# mail order cichlids



## duke105077 (Feb 27, 2010)

is there a site that anyone knows of that DOESN'T charge an arm and a leg for shipping fish?


----------



## srook23 (Feb 21, 2009)

Pretty much any place you order from is going to be high on shipping because all live fish have to be shipped overnight.


----------



## Hawks (Feb 7, 2008)

Live Fish Direct charges $35 FedEx overnight, they are cheapest I have found.


----------



## duke105077 (Feb 27, 2010)

so i guess thats a no. there's something not right when you have to spend $35 in shipping for a $10 fish. oh well, back to the LFS.


----------



## Tinga (Nov 27, 2009)

I've found that to really make use of the online ordering, it's best to order multiple fish at once, or talk with your fish buddies and go in on the shipping costs.


----------



## Hawks (Feb 7, 2008)

If you only order one or two at a time your wasting your money. If you order 30 or more fish, shipping isn't much at all per fish. You also save on tax by ordering online.


----------



## tyxpx (Feb 25, 2010)

I think the shipping is very reasonable actually. Expensive, but reasonable considering the overnight cost plus materials. The huge benefit I see to online ordering is also the wider selection of fish you have to choose from. If your unlucky like me and the LFS has a VERY limited selection, online is not that bad if you want a certain fish.

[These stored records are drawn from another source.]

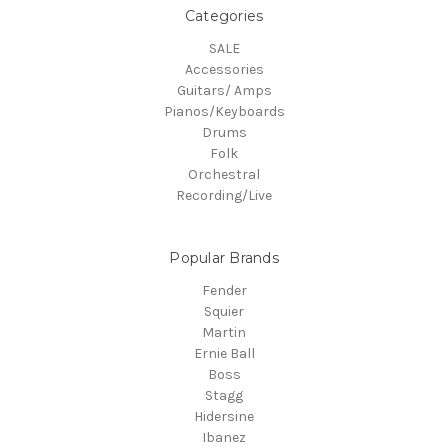
Categories
SALE
Accessories
Guitars/ Amps
Pianos/Keyboards
Drums
Folk
Orchestral
Recording/Live
Popular Brands
Fender
Squier
Martin
Ernie Ball
Boss
Stagg
Hidersine
Ibanez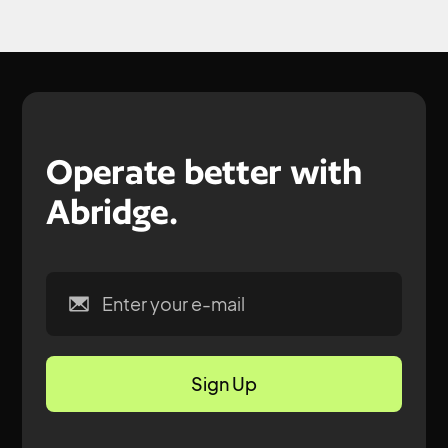
Operate better with
Abridge.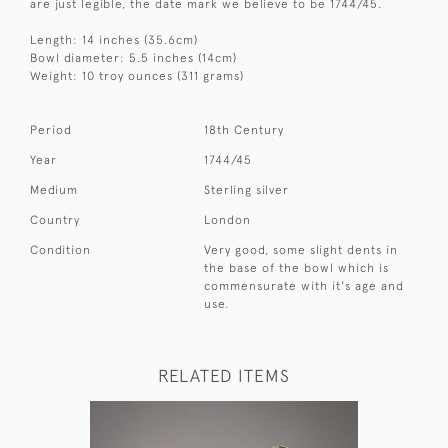
are just legible, the date mark we believe to be 1744/45.
Length: 14 inches (35.6cm)
Bowl diameter: 5.5 inches (14cm)
Weight: 10 troy ounces (311 grams)
Period
18th Century
Year
1744/45
Medium
Sterling silver
Country
London
Condition
Very good, some slight dents in
the base of the bowl which is
commensurate with it's age and
use.
RELATED ITEMS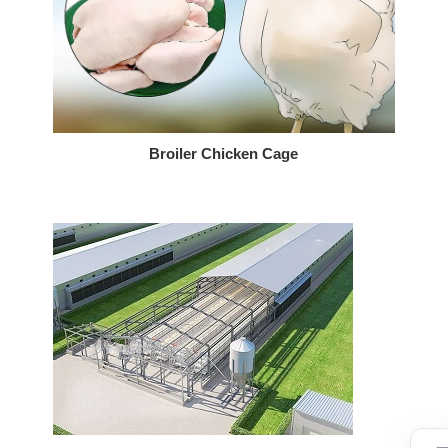
Broiler Chicken Cage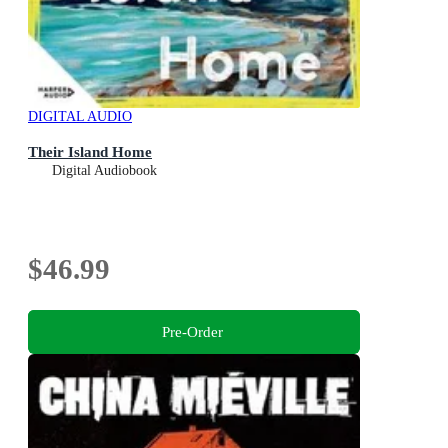
DIGITAL AUDIO
Their Island Home
Digital Audiobook
$46.99
Pre-Order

You could always see what the LFS can get it for, if they even do special orders. Or like others have said, get together with some other people and split the shipping


----------



## CrabbyMatty (Jun 30, 2009)

duke105077 said:


> so i guess thats a no. there's something not right when you have to spend $35 in shipping for a $10 fish. oh well, back to the LFS.


Out of curiosity what would you think is reasonable? Something like a dollar?


----------



## bigmike9498 (Mar 1, 2010)

hi can any one tell me me a good internet site to order cichlids from?,live in new york area.


----------



## Sheribobbins (Jan 13, 2010)

There are a bunch under the reviews section


----------



## srook23 (Feb 21, 2009)

I don't think it's really that bad. Granted I wouldn't complain if it were $10, but I don't think it's unreasonable.

Like someone said you have to order many fish at a time to make it worth your while.

Also the quality from online breeders are normally better than LFS's so that's an advantage. I have stores around me that have large selections, but the quality is not as good as from a breeder.


----------



## scrubjay (Oct 25, 2009)

bigmike9498 said:


> hi can any one tell me me a good internet site to order cichlids from?,live in new york area.


You can find reviews here
http://www.cichlid-forum.com/reviews/retailer_index.php


----------